Não são poucas as nações modernas que têm procurado utilizar a mão-de-obra daqueles que se recusam a prestar o serviço militar obrigatório (recusa de consciência) na consecução de objetivos sociais altamente elevados.
São eles colocados à disposição de creches, asilos, hospitais, entidades de defesa civil, iniciativas de proteção do meio ambiente e outras, prestando uma variada gama de serviços necessários à comunidade.
É possível que o melhor exemplo desse tipo de serviço civil seja fornecido pela República Federal da Alemanha, que consagrou esse instituto no art. 12a da Lei Fundamental de Bonn, de 1949. Observe-se, a propósito, que no ano de 1990 cerca de 90 mil jovens prestavam o serviço civil naquele país.
O que desejamos colocar em discussão tem escopo mais amplo, pretendendo criar, entre nós, as bases para a instituição de um outro serviço obrigatório, o serviço civil.

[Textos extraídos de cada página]
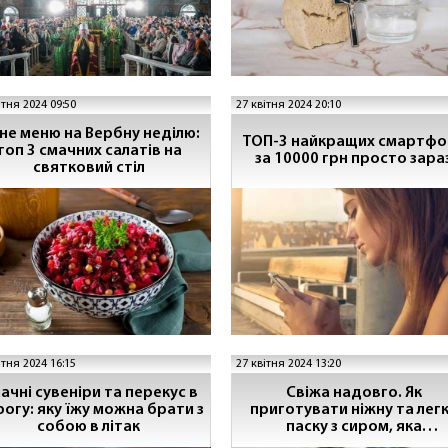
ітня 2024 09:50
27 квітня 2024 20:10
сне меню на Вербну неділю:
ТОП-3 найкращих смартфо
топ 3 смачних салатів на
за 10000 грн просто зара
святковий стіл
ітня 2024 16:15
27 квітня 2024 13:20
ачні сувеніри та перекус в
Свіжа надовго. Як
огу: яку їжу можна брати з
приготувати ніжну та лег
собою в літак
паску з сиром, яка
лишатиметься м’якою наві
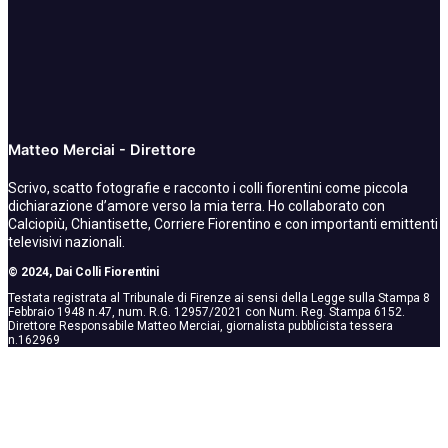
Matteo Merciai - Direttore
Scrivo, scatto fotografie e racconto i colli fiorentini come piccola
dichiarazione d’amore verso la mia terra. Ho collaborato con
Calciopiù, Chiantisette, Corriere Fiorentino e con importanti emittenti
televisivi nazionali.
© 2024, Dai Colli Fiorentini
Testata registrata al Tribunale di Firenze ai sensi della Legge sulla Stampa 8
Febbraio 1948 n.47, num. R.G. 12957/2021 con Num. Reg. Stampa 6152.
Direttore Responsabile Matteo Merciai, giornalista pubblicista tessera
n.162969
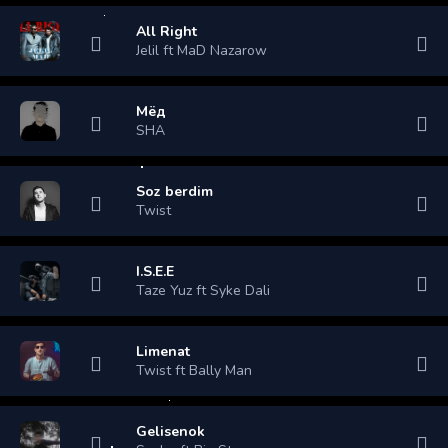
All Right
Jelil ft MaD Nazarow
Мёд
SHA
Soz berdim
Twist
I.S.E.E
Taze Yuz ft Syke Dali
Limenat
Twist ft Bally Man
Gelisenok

Questões sobre o material:
**A)** Segundo o texto sobre o serviço civil, cerca de quantos jovens prestavam esse serviço na Alemanha em 1990?
**B)** Reescreva o trecho do texto sobre o serviço civil que começa em "São eles colocados" e termina em "civil naquele país.", trocando "jovens" por "rapazes".
**C)** Por favor, dê continuidade ao texto sobre o serviço civil a partir da última frase apresentada.
Os registros não têm nenhum papel nesta atividade.

Respostas por tarefa:
**A)** Cerca de 90 mil jovens.

**B)**
São eles colocados à disposição de creches, asilos, hospitais, entidades de defesa civil, iniciativas de proteção do meio ambiente e outras, prestando uma variada gama de serviços necessários à comunidade.
É possível que o melhor exemplo desse tipo de serviço civil seja fornecido pela República Federal da Alemanha, que consagrou esse instituto no art. 12a da Lei Fundamental de Bonn, de 1949. Observe-se, a propósito, que no ano de 1990 cerca de 90 mil rapazes prestavam o serviço civil naquele país.

**C)**
O serviço civil poderia absorver, na medida de suas possibilidades, um grande número de jovens que, por razões conhecidas, não pode ser aproveitado, ainda que temporariamente, nas fileiras das Forças Armadas.
Essa idéia contempla ainda a possibilidade de que se convoquem para o serviço civil as mulheres e os eclesiásticos, que serão constitucionalmente dispensados do serviço militar em tempos de paz.
É fácil ver, outrossim, que, tal como ocorre na República Federal da Alemanha, esse serviço, por sua natureza especialíssima e diferenciada, não teria custo elevado. Tal como apontado, o serviço poderá ser prestado em instituições sociais diversas, dispensando a necessidade de criação de instituições especiais, construção de alojamentos, abrigos ou o desenvolvimento de órgãos especiais de administração e controle.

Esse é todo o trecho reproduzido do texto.